Whoa, hi there. Sorry for the slow post. I've been cheek-surfing my swivel chair ever since returning from Mt. Whitney in the High Sierra ("pics at 9"). Total deadline catch-up mania as only a freelance media slave can understand. I just shook the dog off my ankle briefly to follow-up on a recent post (Late September Digestation).
It seems as if Michael Raster, the 43-year-old German soloistwho was overdue from his 40-day thru-hike of the remote Muskwa-Kechika region in the Canadian Rockies...did not make it. Raster began his hike on August 1st. Searchers began looking for him on September 12th. Last week, September 24th, different parties of autumn hunters reported finding a dry bag containing Raster's wallet, maps and passport along the Gataga River, and his waterlogged backpack on a sandbank along the Kechika River, 56 miles downstream.
A diary in the backpack leads authorities to suspect that Raster died during or after a high-water crossing of the South Gataga (an upstream fork) on August 9th. If so, he'd traveled a third of his planned 250-km distance in a week, and was moving twice the speed his time frame required. He was golden. However, both rivers would have been higher in early August than last week when Raster's possessions were discovered.

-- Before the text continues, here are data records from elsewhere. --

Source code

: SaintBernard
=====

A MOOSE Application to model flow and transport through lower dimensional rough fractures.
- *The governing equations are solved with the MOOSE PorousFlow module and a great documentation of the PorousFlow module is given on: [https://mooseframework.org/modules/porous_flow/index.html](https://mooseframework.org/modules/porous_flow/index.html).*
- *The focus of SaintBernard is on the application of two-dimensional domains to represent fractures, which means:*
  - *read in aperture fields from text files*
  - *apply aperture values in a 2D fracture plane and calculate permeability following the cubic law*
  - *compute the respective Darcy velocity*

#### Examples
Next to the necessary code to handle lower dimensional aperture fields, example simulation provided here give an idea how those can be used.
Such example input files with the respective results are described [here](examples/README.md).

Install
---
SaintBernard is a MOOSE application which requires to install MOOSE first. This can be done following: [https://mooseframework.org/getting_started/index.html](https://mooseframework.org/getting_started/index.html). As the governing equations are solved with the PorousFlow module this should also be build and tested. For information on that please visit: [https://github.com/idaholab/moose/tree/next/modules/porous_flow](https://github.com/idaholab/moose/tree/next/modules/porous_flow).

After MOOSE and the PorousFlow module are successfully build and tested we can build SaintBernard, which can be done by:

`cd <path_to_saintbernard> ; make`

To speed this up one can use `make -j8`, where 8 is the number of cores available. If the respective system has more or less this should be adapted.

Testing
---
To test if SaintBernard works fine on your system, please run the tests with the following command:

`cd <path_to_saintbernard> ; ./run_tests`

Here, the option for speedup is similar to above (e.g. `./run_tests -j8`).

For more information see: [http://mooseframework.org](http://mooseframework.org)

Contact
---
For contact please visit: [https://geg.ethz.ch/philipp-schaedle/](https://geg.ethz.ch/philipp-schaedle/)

His body has not been found, but if alive, Raster has gone more than 50 days without gear or searcher contact.
Since searchers also found a partially destroyed log raft (not a rare sight on northern rivers) they suspect Raster may have used it to try crossing the South Gataga and Gataga near their confluence.
Readers contemplating northern adventures - which often involve such crossings - should know that log rafts are impossible to maneuver in all but very calm water. Trust me, I've already lab-hamstered this out, and it is ugggg-leeee. They usually get stuck in the fast main current due to their low float, lumbering weight and high drag. You can't ferry them cross-current to avoid obstacles, or force them into an eddy for landings. Without real oars, you might as well ride Dr. Strangelove's bomb. Swimming a bike-pumped inner tube of gear, kickboard fashion, is usually a better option, despite the pack weight and Aquaman pucker factor.
Other primary fording options should always include waiting for lower water, or searching stubbornly for a better place to cross, especially if you're running ahead of schedule. And then there is turning around and retracing your steps home. Big swift-water swims are riskly, athletic affairs where the action comes fast, strong and final. But most facts of Michael Raster's mishap are unknown. I'm very sorry he didn't make it. Raster had a grand plan, and up until August 9th it was lookin' good.
Hike safe -- Steve Howe
P.S. It's not survival, but I gotta give a twisted nod for attitude to the Seattle armored car robber who gassed the guards down with bear deterrent capsicum spray, grabbed the cash, and escaped by jumping into the Skykomish River with an innertube and floating off - successfully. What's even more twisted is that I can imagine half my Northwest friends doing this. Must be all those triple-shot latte's.